The problem is: are there solutions for the next equation?
$$(x!+1)(y!+1)=(x+y)!$$
with $x,y\in\mathbb{N}$.
My solution:
$\left(x!+1\right)\cdot \left(y!+1\right) = \left(x+y\right)!$
$x!y!+x!+y!+1= \left(x+y\right)!$
$\displaystyle\frac{x!y!+x!+y!+1}{x!y!}= \displaystyle\frac{\left(x+y\right)!}{x!y!}$
$1+\displaystyle\frac{1}{y!}+\displaystyle\frac{1}{x!}+\displaystyle\frac{1}{x!y!}=\displaystyle\binom{x+y}{x}$
how $1+\displaystyle\frac{1}{y!}+\displaystyle\frac{1}{x!}+\displaystyle\frac{1}{x!y!}\leq{4}$, then $\displaystyle\binom{x+y}{x}\leq{4}$, If $\displaystyle\binom{x+y}{x}\leq{4}$, is neccesary that $x,y\leq{4}$.

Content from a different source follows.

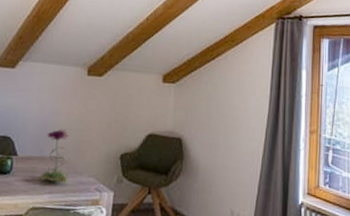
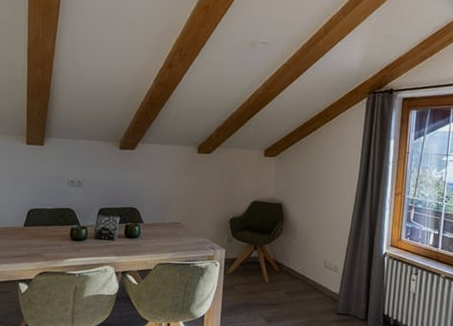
flower: present [39,128,69,184] -> none [162,199,187,244]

Therefore I can check a possible finite set of solutions $\{(x,y)|x,y\leq{4}\}$.
Is correct my proof?
There are other form?
The pairs $(1,2)$ and $(2,1)$ are the only solutions. To see this assume that $x>1$ and $y>1$. Then $x!$, $y!$ and $(x+y)!$ are even. But $(x!+1)(y!+1)$ is odd, which is a contradiction. Thus, $x=1$ or $y=1$, and since the problem is symmetric in $x$ and $y$ we assume that $y=1$. Then $2(x!+1)=(x+1)!$, which is equivalent to $x!+2=x\cdot x!$. Thus, $x!|2$, and this shows that $x=1$ or $x=2$. But $x=1$ is not possible. Thus, $x=2$.